For some, food is a social thing. We go out to eat with our loves, we pick at platters at parties, and “grab a bite” with friends. Holidays are spent congregated around an often luscious spread of fatty, sugary, salty food. Food is, admittedly, a deep pleasure for most people. And for some us, it’s also deeply personal.
There are a lot of health, diet, food, and fat blogs out there. So many people, the great majority I’d assume, relate to food and their own bodies in ways that are less than desirable. As a society, our diets are so far removed from what our bodies have evolved to process that it’s like putting diesel fuel in your unleaded tank.
We all know this. We know that sugar, salt, fat, and processed foods are biggest contributors by far to heart disease, diabetes, and cancer – as well as a host of other diseases and maladies. There are documentaries on Netflix if you’re ever bored – I’ll recommend some and review them from time to time. I believe we know intrinsically what is good for our bodies. I think Michael Pollan summed it up beautifully: “Eat food, mostly plants, not too much.”
My own relationship to food has been rocky. I have carried around an obese body for 34 years and I don’t recall a time that I wasn’t fat. I know that my eating habits and lack of exercise got me here, and intellectually I knew all along what I should have been putting into my body. I have been reluctant to give up my deeply personal, comforting relationship with food. But, a few weeks ago, I was diagnosed with Type II Diabetes. Suddenly, it wasn’t an option anymore. For me, the diagnosis was a life-saver. It was a glaring message that the effects of my lifestyle ran deep – and could, in a very real way, alter my life forever.
So I decided to kick some ass.
I picked up The Blood Sugar Solution by Dr. Mark Hyman (check it out here) . I’ve been following the Advanced diet plan in this book for two weeks and I have already lost 14 pounds. My fasting blood sugar – which was 281 the day after I received the letter from my doctor stating that I had diabetes – has now come down to a normal level for someone without diabetes. But that’s only the beginning.
I feel amazing. Think bounding gazelles. My skin is radiant. My body feels coiled with energy – ready to get up and zoom.
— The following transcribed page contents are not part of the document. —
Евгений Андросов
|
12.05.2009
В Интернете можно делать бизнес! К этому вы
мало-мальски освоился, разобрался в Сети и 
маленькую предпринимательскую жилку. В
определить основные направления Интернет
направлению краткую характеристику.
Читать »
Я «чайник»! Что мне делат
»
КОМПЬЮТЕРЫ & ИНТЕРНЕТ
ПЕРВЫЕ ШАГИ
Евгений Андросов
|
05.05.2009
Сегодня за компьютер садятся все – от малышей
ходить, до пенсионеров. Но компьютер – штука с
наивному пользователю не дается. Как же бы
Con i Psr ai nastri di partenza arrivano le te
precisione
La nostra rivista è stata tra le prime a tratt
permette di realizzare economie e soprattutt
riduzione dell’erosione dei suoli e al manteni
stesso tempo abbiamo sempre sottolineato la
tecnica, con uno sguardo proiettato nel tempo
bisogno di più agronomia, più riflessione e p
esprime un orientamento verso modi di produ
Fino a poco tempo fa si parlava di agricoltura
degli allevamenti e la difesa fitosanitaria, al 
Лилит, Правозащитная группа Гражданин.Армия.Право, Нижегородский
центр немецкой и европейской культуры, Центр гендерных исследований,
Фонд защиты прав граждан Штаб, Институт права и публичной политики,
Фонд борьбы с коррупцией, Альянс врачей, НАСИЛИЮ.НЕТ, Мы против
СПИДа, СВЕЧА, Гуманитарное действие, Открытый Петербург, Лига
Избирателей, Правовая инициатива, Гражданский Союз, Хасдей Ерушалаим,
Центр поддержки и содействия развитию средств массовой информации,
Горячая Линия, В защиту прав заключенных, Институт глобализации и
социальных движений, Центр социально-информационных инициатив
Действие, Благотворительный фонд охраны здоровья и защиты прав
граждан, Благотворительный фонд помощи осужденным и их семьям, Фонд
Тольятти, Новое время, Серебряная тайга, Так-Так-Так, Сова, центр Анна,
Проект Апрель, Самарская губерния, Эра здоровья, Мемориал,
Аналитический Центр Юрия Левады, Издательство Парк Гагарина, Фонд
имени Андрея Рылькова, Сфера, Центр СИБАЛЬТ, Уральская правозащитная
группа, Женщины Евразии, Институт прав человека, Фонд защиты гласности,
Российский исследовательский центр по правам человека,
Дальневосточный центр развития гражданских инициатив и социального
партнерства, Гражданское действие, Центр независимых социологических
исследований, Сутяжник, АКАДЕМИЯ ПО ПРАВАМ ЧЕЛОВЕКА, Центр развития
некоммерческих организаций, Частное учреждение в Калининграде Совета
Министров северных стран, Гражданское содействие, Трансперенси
And despite the fact that I’m still carrying around two people on my one skeleton, I feel as light as possibility.
Very few people know this about me, but it has been my greatest dream to learn how to surf. I know I’ll never surf at Pipeline Masters (though it’d be nice to see in person – and a trip to the North Shore of Oahu does sound like good medicine) but I could work my way up to a 3-footer! I have always believed this was an unreachable goal for me. Just to stand up on a surfboard is beyond my physical ability. Not to mention, surfboards have weight limits. Did you know that? These are the things I’ve had to worry about when most people as stoked to surf as I am are worried about wiping out or holding their breath long enough. I would be happy to just stand up.
I think “going public” with my journey helps me stay committed, but also helps me to define myself in ways other than “the fat lady.” There is so much more to me, but I have often believed a great deal of people can’t see past my physical body. I wonder if people meet me, think I’m great, and wonder how I ended up so large – and why I don’t do anything about it. These are good questions – if extremely personal. Unwinding the answers to these questions is part of my journey too. But one truth I have learned is that everyone carries around something – some pain, some sense of failure or unworthiness, an addiction, a coping mechanism, fear, anxiety, depression, etc. – I just carry mine on the outside. The world gets to see, and judge, the private weights my heart carries.
Not all of my posts will be this wordy. I hope to touch briefly upon the process and the results from time to time – but this blog is about FOOD. It’s about what I’m eating and why. I will post recipes, pictures, reviews, and inspiration. I hope that anyone following along is inspired to discover whole foods and their amazing health benefits. I hope to serve as a success story and an example of what determination and courage can change in a person’s life.
And, eventually, there will be pictures of me…surfing.